Applied Energy, Vol.114, 749-762, 2014
Integrated assessment of sustainable cereal straw potential and different straw-based energy applications in Germany
The energetic use of residues from agriculture can foster the transition towards a more renewable energy supply. However, sustainability issues have to be considered along the entire provision chain as they affect the resource and energy potential as well as the achievable contribution to climate mitigation. Straw is one of the most important agricultural residues in Germany. It is not yet used for energy purposes extensively and compared to other agricultural feedstock it shows low competition with food, feed or fiber.
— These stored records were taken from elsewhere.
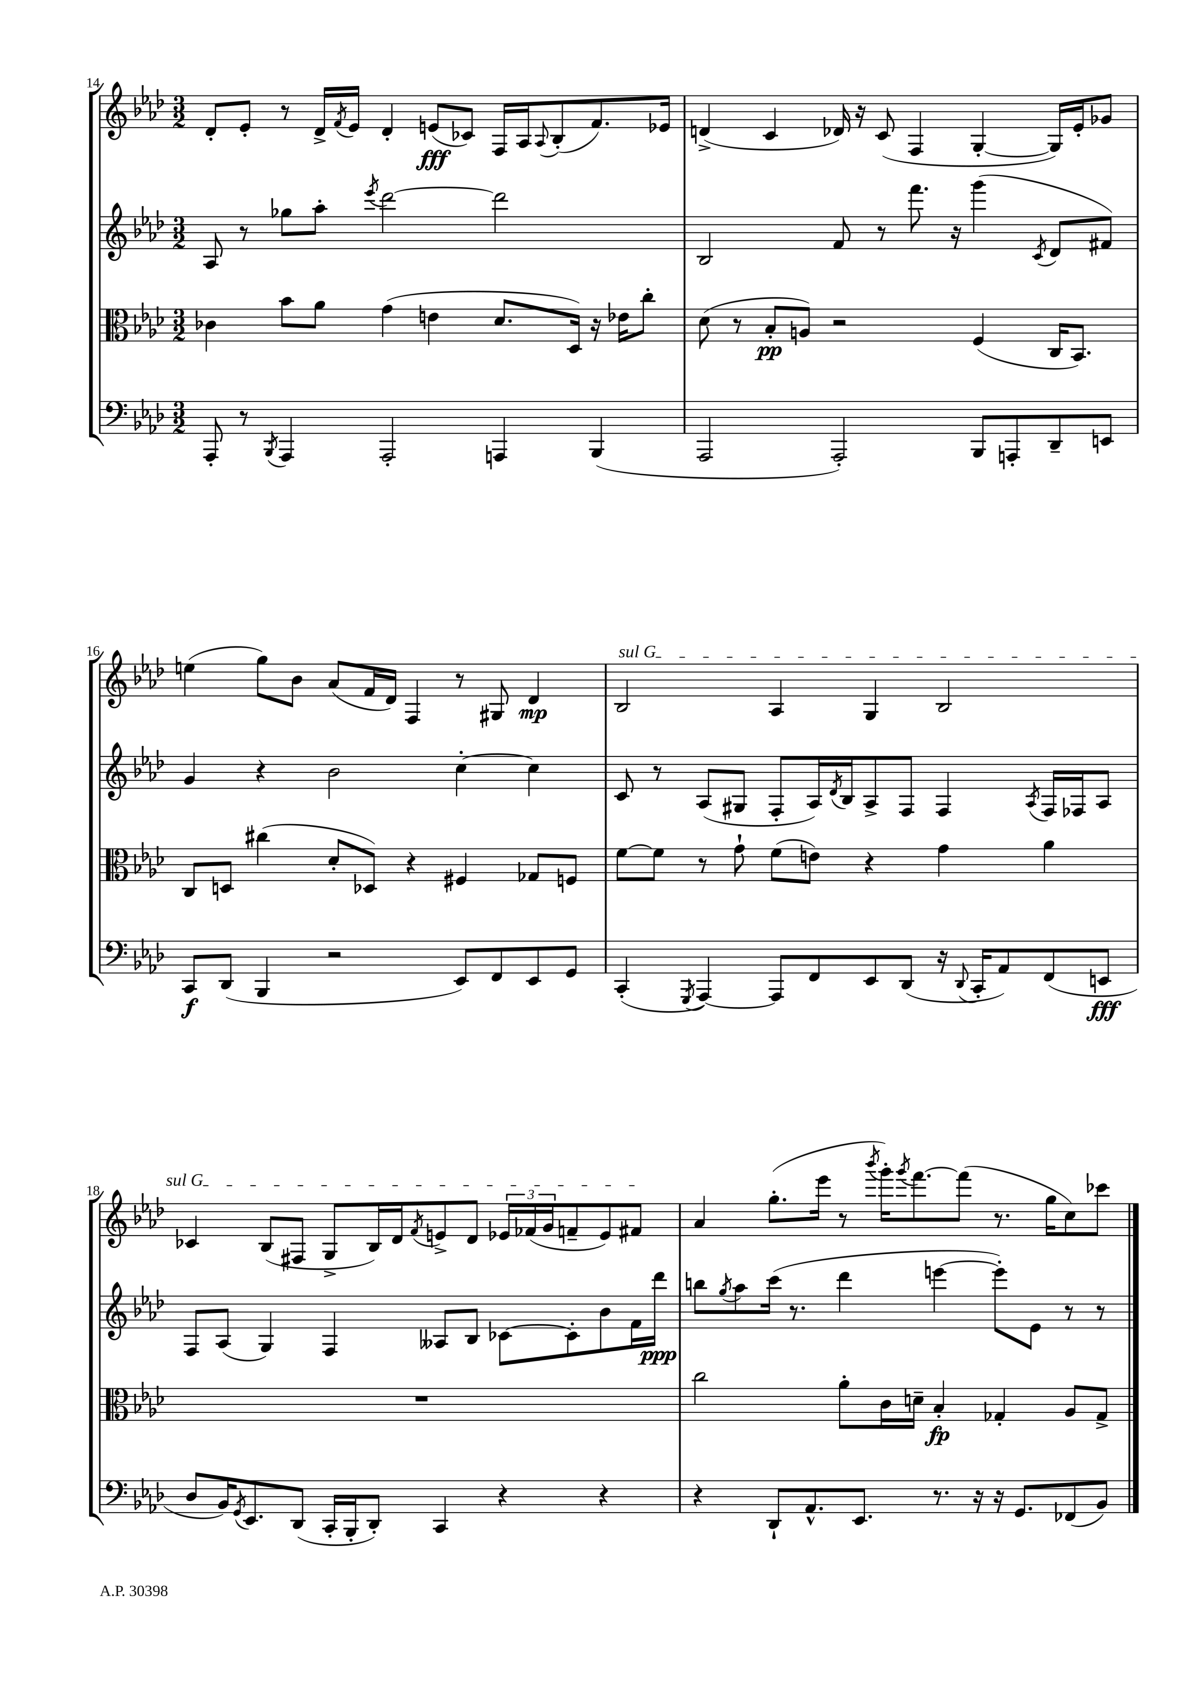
<<
\new StaffGroup <<
\new Staff = "s0" {
    \clef treble \key aes \major \numericTimeSignature \time 3/2
    des'8-. ees'8-. r8 des'16-> \acciaccatura { f'8 } ees'16 des'4-. e'8\fff( ces'8) f16 aes16 \appoggiatura { aes8 } bes8-.( f'8.) ees'16 |
    d'4->( c'4 des'16) r16 c'8( f4 g4~-. g16) ees'16-. ges'8 |
    e''4( g''8) bes'8 aes'8( f'16 des'16) f4 r8 gis8 des'4\mp |
    \once \override TextSpanner.bound-details.left.text = \markup { \italic "sul G" } bes2\startTextSpan aes4 g4 bes2 |
    ces'4 bes8( fis8 g8-> bes16) des'16 \acciaccatura { f'8 } e'8-> des'8 \tuplet 3/2 { ees'16 fes'16( g'16 } f'8-- ees'8) fis'8\stopTextSpan |
    aes'4 g''8.-.( ees'''16 r8 \acciaccatura { bes'''8 } g'''16-.) \acciaccatura { g'''8 } f'''8.~ f'''8( r8. g''16 c''8) ces'''8 \bar "|." |
}
\new Staff = "s1" {
    \clef treble \key aes \major \numericTimeSignature \time 3/2
    aes8 r8 ges''8 aes''8-. \acciaccatura { ees'''8 } des'''2~ des'''2 |
    bes2 f'8 r8 f'''8. r16 g'''4( \acciaccatura { c'8 } des'8 fis'8) |
    g'4 r4 bes'2 c''4~-. c''4 |
    c'8 r8 aes8( gis8 f8-. aes16) \acciaccatura { des'8 } bes16 aes8-> f8 f4 \acciaccatura { aes8 } f16 fes16 aes8 |
    f8 aes8( g4) f4 aeses8 bes8 ces'8~ ces'8-. bes'8 f'16 des'''16\ppp |
    b''8 \acciaccatura { g''8 } aes''8 c'''16( r8. des'''4 e'''4~ e'''8-.) ees'8 r8 r8 \bar "|." |
}
\new Staff = "s2" {
    \clef alto \key aes \major \numericTimeSignature \time 3/2
    ces'4 bes'8 aes'8 g'4( e'4 des'8. des16) r16 ees'16 c''8-. |
    des'8( r8 bes8-.\pp a8) r2 f4( c16 bes,8.) |
    c8 d8 cis''4( des'8-. des8) r4 fis4 ges8 f8 |
    f'8~ f'8 r8 g'8-! f'8( e'8) r4 g'4 aes'4 |
    R1. |
    c''2 aes'8-. c'16 d'16-- bes4-.\fp ges4-. aes8 ges8-> \bar "|." |
}
\new Staff = "s3" {
    \clef bass \key aes \major \numericTimeSignature \time 3/2
    aes,,8-. r8 \acciaccatura { bes,,8 } aes,,4 aes,,2-. a,,4 bes,,4( |
    aes,,2 aes,,2-.) bes,,8 a,,8-. des,8-- e,8 |
    c,8\f des,8( bes,,4 r2 ees,8) f,8 ees,8 g,8 |
    c,4-.( \acciaccatura { g,,8 } aes,,4~) aes,,8 f,8 ees,8 des,8( r16 \appoggiatura { des,8 } c,16-. aes,8) f,8( e,8\fff |
    des8 bes,16) \acciaccatura { g,8 } ees,8. des,8( c,16-. bes,,16-. des,8-.) c,4 r4 r4 |
    r4 des,8-! aes,8.-^ ees,8. r8. r16 r16 g,8. fes,8( bes,8) \bar "|." |
}
>>
>>
\layout { \context { \Score currentBarNumber = #14 } }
This paper analyses on the one hand the sustainable potential of cereal straw for energy application in Germany considering the actual agricultural conditions, and on the other hand the global warming potential from different energy provision chains based on straw. Different humus-balance tools that are able to assess the organic matter (OM) demand to presume soil fertility. The analysis of straw potentials was applied at NUTS 3 level for Germany, based on statistical data. The results of this analysis were used as input data for the modeling of concepts for straw provision and use. Greenhouse gas (GHG) emissions were calculated for each concept in order to compare the global warming potential of various energy applications, to investigate the relative contribution of different production steps and to compare them with fossil energy applications. In total, 29.8 Tg of straw (fresh matter) are produced annually in Germany (1999-2007). Approximately 4.8 Tg of the total straw occurrence are annually required by animal husbandry. Between 7.97 and 13.25 Tg straw can be classified as sustainable straw. Highest straw potential (3.99 Mg ha(-1)) can be found in parts of Schleswig-Holstein, Mecklenburg-West Pomerania, North Rhine-Westphalia and Lower Saxony. But there are also regions that show a net deficit. The cumulated GHG emissions for the resulting concepts are between 8 and 35 g CO2-eq. MJ(-1). In comparison to fossil energy applications, the highest reduction potential occurs for concepts for combined heat and power (CHP) provision, i.e. 223 g CO2-eq. MJ(el)(-1). This study highlights the possible contribution of straw as renewable energy carrier, but also demonstrates that there are regional restrictions for straw use. (C) 2013 Elsevier Ltd. All rights reserved.